My work was also inspired by the work of contemporary artists such as Jack Cheetham (Glasgow) and Jonathan Baldock’s 2019 series ‘Personae’. Cheetham’s sculptures depict warped-looking faces which appear to anthropomorphize the objects they emerge from, resulting in a sense of movement and animation. Comparatively, Baldock’s collection of simultaneously figurative and abstract ceramic tiles explore ideas around masks in relation to history, culture, identity and ideology. Differing facial expressions are combined to create surreal, ambivalent expressions that can be both depressed and playful, exploring ideas around faces in relation to modern technology (such as emojis and facial recognition).

In addition to the physical forms, I also like how these artists exhibit their work in a simple, white space in order to make audiences confront the work without distraction, so I will similarly exhibit my own tiles against white walls with sufficient space between them, thus forcing you to look closely at them.

Jack Cheetham - Glasgow International 2020
Jack Cheetham, ‘John’, 2018
Jack Cheetham, ‘John’, 2018

Jonathan BaldockJonathan BaldockJonathan BaldockJonathan Baldock




Jonathan Baldock

My clay tiles:

(before firing in the kiln)

My finished clay tiles exhibited during ‘Fresh Meat’ (BAFA first year winter show) 
My third clay face tile with acrylic paint, 10x13cm.

I found the composition and small scale (approximately 12cm squared) to be particularly effective in emphasizing these expressions, resulting a scrunched, wrinkled effect as though the face is being compressed. I also really enjoy the humor aspect of the tiles due to their strange appearance. To prevent cracking, I fired my tiles in the kiln and then painted them gray again as I disliked the yellow colour they turned to. I chose the specific grey after swatching various neutral tones on the back of the tile, as I found this gave them the most depth and added to the more contemporary feel I wanted to achieve. I also enjoy the progression of my skills in each tile as there is a clear improvement in the anatomy/proportions and detail of my third work.

Making a plaster cast:

To preserve my clay head (which would crack and break while air drying and cannot be fired in a kiln due to its solid structure), I learned how to make a plaster cast with Andrew’s help and expertise. We began by painting a layer of red silicone, a second layer with thickener added and finally a third layer of green, fast-setting silicone. I then made a clay wall to separate each side before adding the liquid plaster to the sculpture. When the first side dried, the wall was removed, clay slip was applied and the other side was plastered. Next, I scraped away the plaster along the middle to reveal the clay line and a chisel was used to open up the mold, which was then cleaned to remove any clay. The mold was put back in the plaster, locked into place with the ‘keys’ and a strap before being filled with plaster.


I am pleased with the outcome of my first cast, particularly due to the amount of detail achieved, although I had to paint on some thick plaster in minor holes around the nose and earlobes. I made a second cast as some of the residue clay had come onto the surface and I wanted to try using an armature to display it.

My second cast

To make the armature I used scrap materials from the wood workshop, which was inserted into the plaster mold upside down (using stools and clamps to position) as the liquid plaster dried.
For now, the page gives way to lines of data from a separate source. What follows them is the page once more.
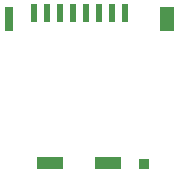
<source format=gbp>
G04 #@! TF.FileFunction,Paste,Bot*
%FSLAX46Y46*%
G04 Gerber Fmt 4.6, Leading zero omitted, Abs format (unit mm)*
G04 Created by KiCad (PCBNEW 4.0.2-stable) date Wednesday, April 27, 2016 'PMt' 05:06:49 PM*
%MOMM*%
G01*
G04 APERTURE LIST*
%ADD10C,0.100000*%
%ADD11R,0.560000X1.600000*%
%ADD12R,0.800000X2.080000*%
%ADD13R,1.200000X2.080000*%
%ADD14R,2.160000X1.120000*%
%ADD15R,0.960000X0.960000*%
G04 APERTURE END LIST*
D10*
D11*
X193404500Y-97788500D03*
X194504500Y-97788500D03*
X195604500Y-97788500D03*
X196704500Y-97788500D03*
X197804500Y-97788500D03*
X198904500Y-97788500D03*
X200004500Y-97788500D03*
X201104500Y-97788500D03*
D12*
X191304500Y-98288500D03*
D13*
X204654500Y-98288500D03*
D14*
X194804500Y-110488500D03*
X199704500Y-110488500D03*
D15*
X202754500Y-110588500D03*
M02*

</source>
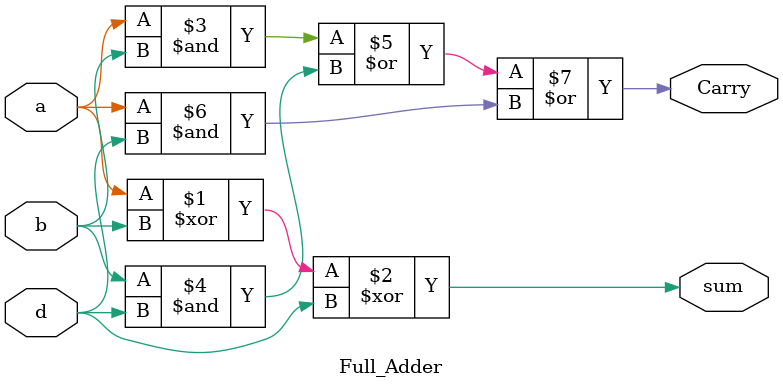
<source format=v>
`timescale 1ns / 1ps

// full adder in dataflow modelling

module Full_Adder(
 input a,b,d,
 output sum,Carry
 );
 assign sum = a^b^d;
 assign Carry = (a&b) | (b&d) | (a&d);
endmodule

</source>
I decided not to paint the armature or remove the markings to reflect my subject and concept better, as the sculpture is a portrait of a working class tradesman. As a result, this imperfect rendition contrasts with the classical sculptures of the upper class and mythological characters.

Overall I am very pleased with the progression of my project, as I was able to learn a variety of new skills in sculpture. I think my clay tiles were especially successful artworks so I will be continuing to expand my series of little faces outside of my Art In Practice course.